-1

I'm using the sub function to clean up a dataset. Changing free response gender information to 3 different categories (Male, Female, Rainbow). The function is working just fine except for a few instances, which are the following:

"Rainbow?"
"Male (CIS)"
"Guy (-ish) ^_^" "Female (trans)" "Female (cis)"

What is confusing me is that the function worked 40 times for the other values I needed to change but I can't change these ones. Thanks!!!!

I've tried the function numerous times but it won't work for those values and I don't know why.

mh_in_tech <- data.frame(
  id = 1:4, 
  gender = c('femail', 'Femake', 'Rainbow?', 'Male (CIS)')
)

mh_in_tech$Gender_clean <- mh_in_tech$gender

# Here is some code that worked:
mh_in_tech$Gender_clean <- sub('femail', 'Female', mh_in_tech$Gender_clean)
mh_in_tech$Gender_clean <- sub('Femake', 'Female', mh_in_tech$Gender_clean)

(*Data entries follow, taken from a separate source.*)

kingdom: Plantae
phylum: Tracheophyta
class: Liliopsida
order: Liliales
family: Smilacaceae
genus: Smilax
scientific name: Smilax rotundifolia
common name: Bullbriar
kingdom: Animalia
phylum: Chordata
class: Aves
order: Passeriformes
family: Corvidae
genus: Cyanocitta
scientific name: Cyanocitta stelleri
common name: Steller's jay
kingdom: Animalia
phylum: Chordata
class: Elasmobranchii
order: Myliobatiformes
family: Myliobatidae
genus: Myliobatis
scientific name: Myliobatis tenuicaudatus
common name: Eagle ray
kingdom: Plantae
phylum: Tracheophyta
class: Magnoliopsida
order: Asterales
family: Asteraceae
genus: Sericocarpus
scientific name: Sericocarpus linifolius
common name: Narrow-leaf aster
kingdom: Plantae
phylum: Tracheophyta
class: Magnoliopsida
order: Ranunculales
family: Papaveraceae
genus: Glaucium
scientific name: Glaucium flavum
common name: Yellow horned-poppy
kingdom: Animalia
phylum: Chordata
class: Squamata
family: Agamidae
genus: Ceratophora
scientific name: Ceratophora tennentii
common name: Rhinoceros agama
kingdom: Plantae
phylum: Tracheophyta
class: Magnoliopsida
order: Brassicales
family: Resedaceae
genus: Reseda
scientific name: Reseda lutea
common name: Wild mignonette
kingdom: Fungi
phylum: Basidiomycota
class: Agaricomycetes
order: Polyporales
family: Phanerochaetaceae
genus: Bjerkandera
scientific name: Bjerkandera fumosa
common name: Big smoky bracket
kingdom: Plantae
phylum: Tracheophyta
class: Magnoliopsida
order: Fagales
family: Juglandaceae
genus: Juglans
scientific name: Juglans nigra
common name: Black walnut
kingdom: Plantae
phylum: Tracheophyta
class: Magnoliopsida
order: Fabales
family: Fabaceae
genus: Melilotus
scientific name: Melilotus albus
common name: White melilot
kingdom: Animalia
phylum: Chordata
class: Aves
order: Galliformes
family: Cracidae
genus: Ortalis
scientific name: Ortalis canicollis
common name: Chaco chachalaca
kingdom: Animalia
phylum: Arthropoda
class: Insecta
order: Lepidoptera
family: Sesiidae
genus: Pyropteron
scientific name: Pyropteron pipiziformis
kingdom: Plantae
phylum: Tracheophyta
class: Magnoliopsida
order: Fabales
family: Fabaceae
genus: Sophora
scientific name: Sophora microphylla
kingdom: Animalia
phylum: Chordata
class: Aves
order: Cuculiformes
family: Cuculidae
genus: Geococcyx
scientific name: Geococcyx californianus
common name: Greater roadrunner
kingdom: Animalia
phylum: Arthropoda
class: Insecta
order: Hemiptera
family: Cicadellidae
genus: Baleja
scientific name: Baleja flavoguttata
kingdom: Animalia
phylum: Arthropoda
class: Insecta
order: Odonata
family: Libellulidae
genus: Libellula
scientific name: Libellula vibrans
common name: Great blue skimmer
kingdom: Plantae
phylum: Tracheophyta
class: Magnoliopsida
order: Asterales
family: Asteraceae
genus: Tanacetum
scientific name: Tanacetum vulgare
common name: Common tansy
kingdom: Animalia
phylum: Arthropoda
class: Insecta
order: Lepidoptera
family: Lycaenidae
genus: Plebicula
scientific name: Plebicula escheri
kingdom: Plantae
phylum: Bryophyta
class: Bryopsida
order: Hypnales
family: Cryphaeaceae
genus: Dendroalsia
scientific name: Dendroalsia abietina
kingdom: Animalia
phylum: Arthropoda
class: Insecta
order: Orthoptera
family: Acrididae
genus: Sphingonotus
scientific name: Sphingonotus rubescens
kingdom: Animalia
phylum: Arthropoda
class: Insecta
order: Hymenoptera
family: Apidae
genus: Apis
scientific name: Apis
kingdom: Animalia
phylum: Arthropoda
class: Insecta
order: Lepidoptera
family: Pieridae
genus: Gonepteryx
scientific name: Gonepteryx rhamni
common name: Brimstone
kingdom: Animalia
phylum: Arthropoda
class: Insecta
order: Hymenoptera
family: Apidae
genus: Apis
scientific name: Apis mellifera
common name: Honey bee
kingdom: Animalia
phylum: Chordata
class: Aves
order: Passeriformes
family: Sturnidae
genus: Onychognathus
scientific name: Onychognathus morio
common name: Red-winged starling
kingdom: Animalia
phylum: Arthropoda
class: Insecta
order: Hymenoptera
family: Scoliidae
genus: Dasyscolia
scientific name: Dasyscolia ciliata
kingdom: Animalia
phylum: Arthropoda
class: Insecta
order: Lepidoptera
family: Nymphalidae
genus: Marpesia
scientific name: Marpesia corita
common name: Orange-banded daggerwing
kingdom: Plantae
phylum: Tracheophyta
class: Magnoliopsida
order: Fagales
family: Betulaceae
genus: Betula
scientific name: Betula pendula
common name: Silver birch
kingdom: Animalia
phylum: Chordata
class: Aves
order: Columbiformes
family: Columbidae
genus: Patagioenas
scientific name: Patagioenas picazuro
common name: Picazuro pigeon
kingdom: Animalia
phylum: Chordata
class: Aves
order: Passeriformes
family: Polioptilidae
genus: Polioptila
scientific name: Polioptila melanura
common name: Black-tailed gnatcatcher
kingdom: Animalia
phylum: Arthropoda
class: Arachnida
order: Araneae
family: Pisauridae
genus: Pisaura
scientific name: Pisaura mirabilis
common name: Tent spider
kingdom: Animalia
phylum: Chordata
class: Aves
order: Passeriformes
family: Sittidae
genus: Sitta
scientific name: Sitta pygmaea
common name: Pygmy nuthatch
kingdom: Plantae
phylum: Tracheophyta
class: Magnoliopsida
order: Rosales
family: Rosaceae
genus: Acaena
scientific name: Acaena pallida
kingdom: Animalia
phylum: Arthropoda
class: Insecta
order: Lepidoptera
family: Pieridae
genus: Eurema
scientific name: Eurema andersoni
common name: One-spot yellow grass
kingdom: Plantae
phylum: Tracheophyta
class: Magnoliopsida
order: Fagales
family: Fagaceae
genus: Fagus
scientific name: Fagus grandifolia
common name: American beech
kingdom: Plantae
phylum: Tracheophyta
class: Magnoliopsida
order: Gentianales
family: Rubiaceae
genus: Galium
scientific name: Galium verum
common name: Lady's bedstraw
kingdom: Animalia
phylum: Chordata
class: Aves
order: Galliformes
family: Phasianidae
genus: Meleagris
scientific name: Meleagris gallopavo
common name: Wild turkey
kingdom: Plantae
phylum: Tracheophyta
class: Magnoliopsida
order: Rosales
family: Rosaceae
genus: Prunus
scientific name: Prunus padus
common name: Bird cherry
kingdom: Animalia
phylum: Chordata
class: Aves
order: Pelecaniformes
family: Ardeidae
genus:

# Code that did not work: 
mh_in_tech$Gender_clean <- sub('Rainbow?', 'Rainbow', mh_in_tech$Gender_clean)
mh_in_tech$Gender_clean <- sub('Male (CIS)', 'Male', mh_in_tech$Gender_clean)

mh_in_tech
#>   id     gender Gender_clean
#> 1  1     femail       Female
#> 2  2     Femake       Female
#> 3  3   Rainbow?     Rainbow?
#> 4  4 Male (CIS)   Male (CIS)
shs
  • 3,683
  • 1
  • 6
  • 34
  • 3
    You say it fails, but you don't say _what_ fails. Where's the code? What does the data look like, both the input and the expected output? – r2evans Feb 10 '23 at 16:52
  • 3
    Welcome to SO, Gaura Rader! Questions on SO (especially in R) do much better if they are reproducible and self-contained. By that I mean including attempted code (please be explicit about non-base packages), sample representative data (perhaps via `dput(head(x))` or building data programmatically (e.g., `data.frame(...)`), possibly stochastically), perhaps actual output (with verbatim errors/warnings) versus intended output. Refs: https://stackoverflow.com/q/5963269, [mcve], and https://stackoverflow.com/tags/r/info. – r2evans Feb 10 '23 at 16:53
  • 1
    We'd like to help, but we don't have enough information to know what you're doing. Can you edit your question to include your code and some examples that do work? – Ben Bolker Feb 10 '23 at 16:53
  • I would likely confuse myself by taking my errors in `$gender`, transferring them to `$gender_clean`, then taking them 'out', rather than simply `mh$gender_clean <- sub('not_clean', 'preferred', mh$gender)`... and further taking note of @nir-graham on fixed =. – Chris Feb 11 '23 at 17:33

1 Answers1

1

The cause of your issue is that sub and other related functions are based on regular expressions; but you seem to want to do fixed replacement's so it should be easy for you to adapt. compare the following

sub(x = "Male (CIS)",pattern = "Male (CIS)",replacement = "male")
sub(x = "Male (CIS)",pattern = "Male (CIS)",replacement = "male",fixed = TRUE)
Nir Graham
  • 2,567
  • 2
  • 6
  • 10